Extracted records
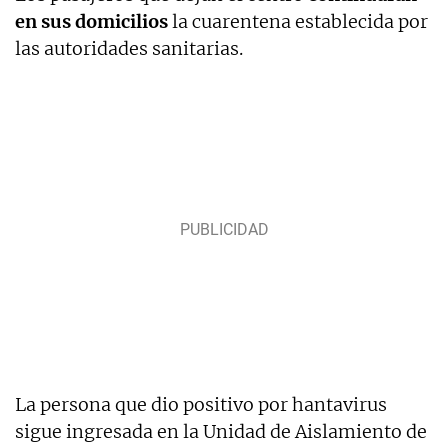
en sus domicilios
la cuarentena establecida por
las autoridades sanitarias.
La persona que dio positivo por hantavirus
sigue ingresada en la Unidad de Aislamiento de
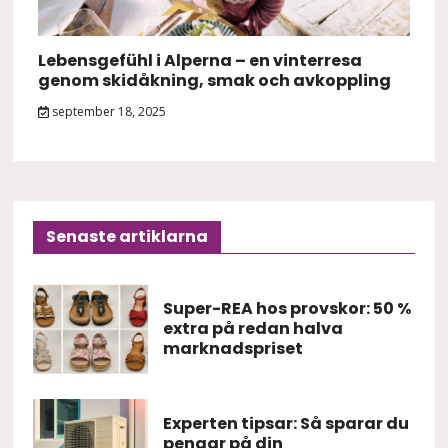
Lebensgefühl i Alperna – en vinterresa
genom skidåkning, smak och avkoppling
september 18, 2025
Senaste artiklarna
Super-REA hos provskor: 50 %
extra på redan halva
marknadspriset
Experten tipsar: Så sparar du
pengar på din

- Problem statement
All of the records should be output exactly as they stand, with pictures omitted.

- Response to this task
en sus domicilios
la cuarentena establecida por
las autoridades sanitarias.
La persona que dio positivo por hantavirus
sigue ingresada en la Unidad de Aislamiento de
Lebensgefühl i Alperna – en vinterresa
genom skidåkning, smak och avkoppling
september 18, 2025
Senaste artiklarna
Super-REA hos provskor: 50 %
extra på redan halva
marknadspriset
Experten tipsar: Så sparar du
pengar på din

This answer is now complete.